Sebagian mau mencari uang 100 ribu saja susah. Dengan susah payah dia dapatkan. Siapa yang menjadikan demikian? Allah. Dan sekali lagi. Allah Subhanahu wa Ta'ala meskipun Dia meluaskan, menyempitkan semua sesuai dengan kehendak-Nya. Allah melakukan itu semua dengan hikmah, dengan tujuan.
Di antara hikmahnya; seandainya seseorang diluaskan rezekinya seperti orang yang lain mungkin dia justru akan lupa kepada Allah. Karena luasnya rezeki kemudian orang mempunyai banyak keinginan, akhirnya dia menggunakan uangnya untuk beli itu, untuk beli ini, melancong ke tempat-tempat yang diharamkan oleh Allah, membeli sesuatu yang diharamkan oleh Allah. Maka ini banyak orang kalau punya harta justru dia semakin jauh dari Allah Subhanahu wa Ta'ala.
Allah mengatakan:
وَلَوْ بَسَطَ اللّٰهُ الرِّزْقَ لِعِبَادِهٖ لَبَغَوْا فِى الْاَرْضِ
"Dan jikalau Allah meluaskan rezeki kepada hamba-hamba-Nya niscaya mereka akan berlebihan di atas bumi.” [QS Asy-Syura:27] Makanya sebagian Allah jadikan tidak menjadi orang kaya-raya, karena hikmah yang Allah ketahui ini adalah maslahat bagi seseorang.
Demikian pula miskinnya seseorang ini adalah dengan hikmah Allah Subhanahu wa Ta'ala supaya kita tidak lupa kepada Allah Subhanahu wa Ta'ala.
Allah ingin melihat kesabaran kita, Allah ingin melihat kita banyak berdoa kepada-Nya, banyak bertawakal kepada-Nya. Yang justru ini lebih baik daripada seseorang diberikan kenikmatan justru semakin jauh dari Allah Subhanahu wa Ta'ala.
Kemudian Allah mengatakan:
اِنَّهٗ بِكُلِّ شَيْءٍ عَلِيْمٌ
"Sesungguhnya Allah Maha Mengetahui segala sesuatu.” [QS Asy-Syura: 12]
Yaitu siapa yang berhak untuk diluaskan rezekinya, siapa yang berhak untuk disedikitkan rezekinya, maka ini Allah Maha Mengetahui.
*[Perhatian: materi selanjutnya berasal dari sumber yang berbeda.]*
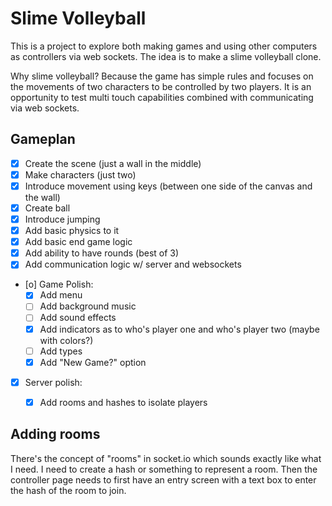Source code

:# Slime Volleyball

This is a project to explore both making games and using other computers as controllers via web sockets. The idea is to make a slime volleyball clone.

Why slime volleyball?
Because the game has simple rules and focuses on the movements of two characters to be controlled by two players. It is an opportunity to test multi touch capabilities combined with communicating via web sockets.


## Gameplan
- [X] Create the scene (just a wall in the middle)
- [X] Make characters (just two)
- [X] Introduce movement using keys (between one side of the canvas and the wall)
- [X] Create ball
- [X] Introduce jumping
- [X] Add basic physics to it
- [X] Add basic end game logic
- [X] Add ability to have rounds (best of 3)
- [X] Add communication logic w/ server and websockets
- [o] Game Polish:
  - [X] Add menu
  - [ ] Add background music
  - [ ] Add sound effects
  - [X] Add indicators as to who's player one and who's player two (maybe with colors?)
  - [ ] Add types
  - [X] Add "New Game?" option
- [X] Server polish:
  - [X] Add rooms and hashes to isolate players


## Adding rooms
There's the concept of "rooms" in socket.io which sounds exactly like what I need.
I need to create a hash or something to represent a room.
Then the controller page needs to first have an entry screen with a text box to enter the hash of the room to join.

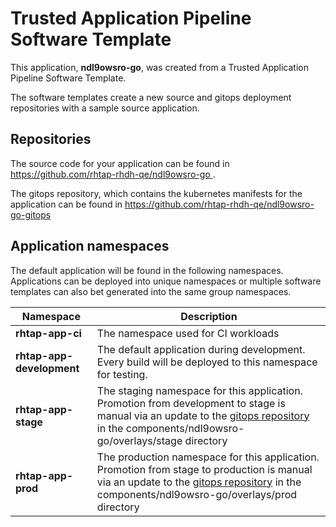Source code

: # Trusted Application Pipeline Software Template

This application, **ndl9owsro-go**, was created from a Trusted Application Pipeline Software Template.

The software templates create a new source and gitops deployment repositories with a sample source application. 

## Repositories

The source code for your application can be found in [https://github.com/rhtap-rhdh-qe/ndl9owsro-go ](https://github.com/rhtap-rhdh-qe/ndl9owsro-go ).
 
The gitops repository, which contains the kubernetes manifests for the application can be found in 
[https://github.com/rhtap-rhdh-qe/ndl9owsro-go-gitops ](https://github.com/rhtap-rhdh-qe/ndl9owsro-go-gitops ) 

## Application namespaces 

The default application will be found in the following namespaces. Applications can be deployed into unique namespaces or multiple software templates can also bet generated into the same group namespaces.  

|  Namespace   |  Description   |  
| -------- | -------- |
| **rhtap-app-ci** | The namespace used for CI workloads |
| **rhtap-app-development** | The default application during development. Every build will be deployed to this namespace for testing. |
| **rhtap-app-stage** | The staging namespace for this application. Promotion from development to stage is manual via an update to the [gitops repository](https://github.com/rhtap-rhdh-qe/ndl9owsro-go-gitops ) in the components/ndl9owsro-go/overlays/stage directory |
| **rhtap-app-prod** | The production namespace for this application. Promotion from stage to production is manual via an update to the [gitops repository](https://github.com/rhtap-rhdh-qe/ndl9owsro-go-gitops ) in the components/ndl9owsro-go/overlays/prod directory |
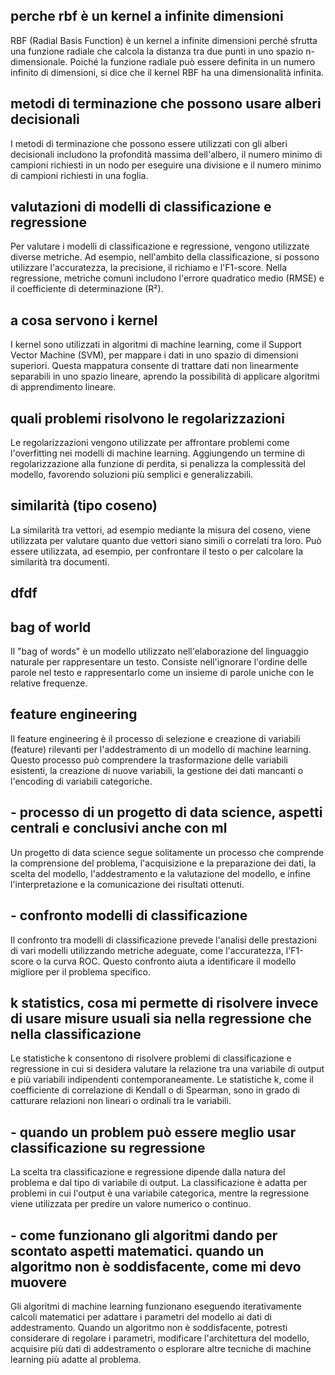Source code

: ## perche rbf è un kernel a infinite dimensioni
RBF (Radial Basis Function) è un kernel a infinite dimensioni perché sfrutta una funzione radiale che calcola la distanza tra due punti in uno spazio n-dimensionale. Poiché la funzione radiale può essere definita in un numero infinito di dimensioni, si dice che il kernel RBF ha una dimensionalità infinita.

## metodi di terminazione che possono usare alberi decisionali

I metodi di terminazione che possono essere utilizzati con gli alberi decisionali includono la profondità massima dell'albero, il numero minimo di campioni richiesti in un nodo per eseguire una divisione e il numero minimo di campioni richiesti in una foglia.

## valutazioni di modelli di classificazione e regressione 
Per valutare i modelli di classificazione e regressione, vengono utilizzate diverse metriche. Ad esempio, nell'ambito della classificazione, si possono utilizzare l'accuratezza, la precisione, il richiamo e l'F1-score. Nella regressione, metriche comuni includono l'errore quadratico medio (RMSE) e il coefficiente di determinazione (R²).

## a cosa servono i kernel
I kernel sono utilizzati in algoritmi di machine learning, come il Support Vector Machine (SVM), per mappare i dati in uno spazio di dimensioni superiori. Questa mappatura consente di trattare dati non linearmente separabili in uno spazio lineare, aprendo la possibilità di applicare algoritmi di apprendimento lineare.

## quali problemi risolvono le regolarizzazioni
Le regolarizzazioni vengono utilizzate per affrontare problemi come l'overfitting nei modelli di machine learning. Aggiungendo un termine di regolarizzazione alla funzione di perdita, si penalizza la complessità del modello, favorendo soluzioni più semplici e generalizzabili.

## similarità (tipo coseno)

La similarità tra vettori, ad esempio mediante la misura del coseno, viene utilizzata per valutare quanto due vettori siano simili o correlati tra loro. Può essere utilizzata, ad esempio, per confrontare il testo o per calcolare la similarità tra documenti.

## dfdf

## bag of world 
Il "bag of words" è un modello utilizzato nell'elaborazione del linguaggio naturale per rappresentare un testo. Consiste nell'ignorare l'ordine delle parole nel testo e rappresentarlo come un insieme di parole uniche con le relative frequenze.

## feature engineering
Il feature engineering è il processo di selezione e creazione di variabili (feature) rilevanti per l'addestramento di un modello di machine learning. Questo processo può comprendere la trasformazione delle variabili esistenti, la creazione di nuove variabili, la gestione dei dati mancanti o l'encoding di variabili categoriche.

## - processo di un progetto di data science, aspetti centrali e conclusivi anche con ml 
Un progetto di data science segue solitamente un processo che comprende la comprensione del problema, l'acquisizione e la preparazione dei dati, la scelta del modello, l'addestramento e la valutazione del modello, e infine l'interpretazione e la comunicazione dei risultati ottenuti.

## - confronto modelli di classificazione
Il confronto tra modelli di classificazione prevede l'analisi delle prestazioni di vari modelli utilizzando metriche adeguate, come l'accuratezza, l'F1-score o la curva ROC. Questo confronto aiuta a identificare il modello migliore per il problema specifico.

## k statistics, cosa mi permette di risolvere invece di usare misure usuali sia nella regressione che nella classificazione
Le statistiche k consentono di risolvere problemi di classificazione e regressione in cui si desidera valutare la relazione tra una variabile di output e più variabili indipendenti contemporaneamente. Le statistiche k, come il coefficiente di correlazione di Kendall o di Spearman, sono in grado di catturare relazioni non lineari o ordinali tra le variabili.

## - quando un problem può essere meglio usar classificazione su regressione
La scelta tra classificazione e regressione dipende dalla natura del problema e dal tipo di variabile di output. La classificazione è adatta per problemi in cui l'output è una variabile categorica, mentre la regressione viene utilizzata per predire un valore numerico o continuo.

## - come funzionano gli algoritmi dando per scontato aspetti matematici. quando un algoritmo non è soddisfacente, come mi devo muovere
Gli algoritmi di machine learning funzionano eseguendo iterativamente calcoli matematici per adattare i parametri del modello ai dati di addestramento. Quando un algoritmo non è soddisfacente, potresti considerare di regolare i parametri, modificare l'architettura del modello, acquisire più dati di addestramento o esplorare altre tecniche di machine learning più adatte al problema.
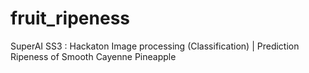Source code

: # fruit_ripeness
SuperAI SS3 : Hackaton Image processing (Classification) | Prediction Ripeness of Smooth Cayenne Pineapple 

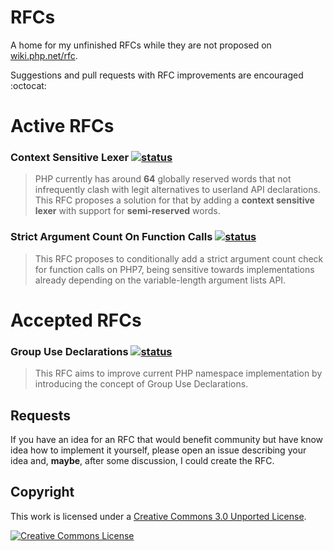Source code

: # RFCs

A home for my unfinished RFCs while they are not proposed on [wiki.php.net/rfc](https://wiki.php.net/rfc).

Suggestions and pull requests with RFC improvements are encouraged :octocat:

# Active RFCs

### Context Sensitive Lexer [![status](https://img.shields.io/badge/Status-Voting-green.svg?style=flat-square)](https://wiki.php.net/rfc/context_sensitive_lexer)

> PHP currently has around **64** globally reserved words that not infrequently clash with legit alternatives to userland API declarations. This RFC proposes a solution for that by adding a **context sensitive lexer** with support for **semi-reserved** words.

### Strict Argument Count On Function Calls [![status](https://img.shields.io/badge/Status-Draft-blue.svg?style=flat-square)](https://wiki.php.net/rfc/strict_argcount)

> This RFC proposes to conditionally add a strict argument count check for function calls on PHP7, being sensitive towards implementations already depending on the variable-length argument lists API.

# Accepted RFCs

### Group Use Declarations [![status](https://img.shields.io/badge/Status-Accepted-green.svg?style=flat-square)](https://wiki.php.net/rfc/group_use_declarations)

> This RFC aims to improve current PHP namespace implementation by introducing the concept of Group Use Declarations.

## Requests

If you have an idea for an RFC that would benefit community but have know idea how to implement it yourself, please open an issue describing your idea and, **maybe**, after some discussion, I could create the RFC.

## Copyright

This work is licensed under a [Creative Commons 3.0 Unported License](http://creativecommons.org/licenses/by-nc-sa/3.0/).

<a rel="license" href="http://creativecommons.org/licenses/by-nc-sa/3.0/">
    <img alt="Creative Commons License" src="https://i.creativecommons.org/l/by-nc-sa/3.0/88x31.png" />
</a>
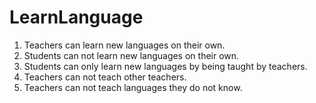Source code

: # LearnLanguage
1. Teachers can learn new languages on their own.
2. Students can not learn new languages on their own.
3. Students can only learn new languages by being taught by teachers.
4. Teachers can not teach other teachers.
5. Teachers can not teach languages they do not know.
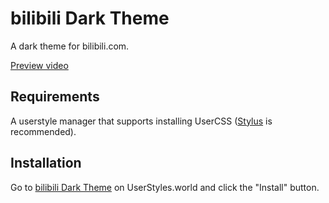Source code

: # bilibili Dark Theme
A dark theme for bilibili.com. 

[Preview video](https://www.bilibili.com/video/BV14j41197Lp)
## Requirements
A userstyle manager that supports installing UserCSS ([Stylus](https://github.com/openstyles/stylus) is recommended).
## Installation
Go to [bilibili Dark Theme](https://userstyles.world/style/10951) on UserStyles.world and click the "Install" button.
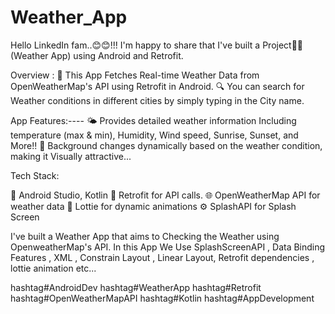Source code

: # Weather_App
Hello LinkedIn fam..😊😊!!!
I'm happy to share that I've built a Project🚀🚀 (Weather App) using Android and Retrofit.

Overview :
📱 This App Fetches Real-time Weather Data from OpenWeatherMap's API using Retrofit in Android.
🔍 You can search for Weather conditions in different cities by simply typing in the City name.

App Features:----
🌤️ Provides detailed weather information Including temperature (max & min), Humidity, Wind speed, Sunrise, Sunset, and More!!
🌈 Background changes dynamically based on the weather condition, making it Visually attractive...

Tech Stack:

🔧 Android Studio, Kotlin
📡 Retrofit for API calls.
🌐 OpenWeatherMap API for weather data
🎨 Lottie for dynamic animations
⚙️ SplashAPI for Splash Screen



I've built a Weather App that aims to  Checking the Weather using OpenweatherMap's API.
In this App We Use  SplashScreenAPI , Data Binding Features , XML , Constrain Layout , Linear Layout, Retrofit dependencies , lottie animation etc...

 
hashtag#AndroidDev hashtag#WeatherApp hashtag#Retrofit hashtag#OpenWeatherMapAPI hashtag#Kotlin hashtag#AppDevelopment 
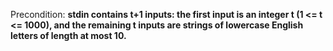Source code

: Precondition: **stdin contains t+1 inputs: the first input is an integer t (1 <= t <= 1000), and the remaining t inputs are strings of lowercase English letters of length at most 10.**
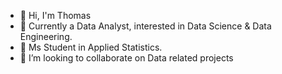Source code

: - 👋 Hi, I'm Thomas 
- 👀 Currently a Data Analyst, interested in Data Science & Data Engineering.
- 🌱 Ms Student in Applied Statistics. 
- 💞️ I’m looking to collaborate on Data related projects


<!---
Tommon93/Tommon93 is a ✨ special ✨ repository because its `README.md` (this file) appears on your GitHub profile.
You can click the Preview link to take a look at your changes.
--->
Ini di antara faedah yang bisa kita ambil dan dengannya kita menutup pelajaran kita pada kesempatan kali ini.
Dari ayat ini pertama kita bisa mengambil faedah bahwasanya:
- Tidak ada yang serupa dengan Allah, baik di dalam Dzatnya, Sifatnya maupun di dalam Pekerjaan Allah.
- Allah Subhanahu wa Ta'ala memiliki nama ٱلسَّمِيعُ ٱلْبَصِير ini adalah dua nama Allah yang mengandung sifat mendengar dan juga melihat. Dan ini harus kita tetapkan bagi Allah Subhanahu wa Ta'ala.
- Allah Subhanahu wa Ta'ala memberikan rezeki kepada siapa yang Allah kehendaki dengan hikmah dan Allah menyempitkan bagi yang lain rezeki dengan hikmah juga.
- Bahwasanya Allah Subhanahu wa Ta'ala Maha Mengetahui segala sesuatu. Mungkin itu yang bisa kita sampaikan pada kesempatan kali ini dan In sya Allah kita lanjutkan pembahasan kitab ini pada kesempatan yang akan datang.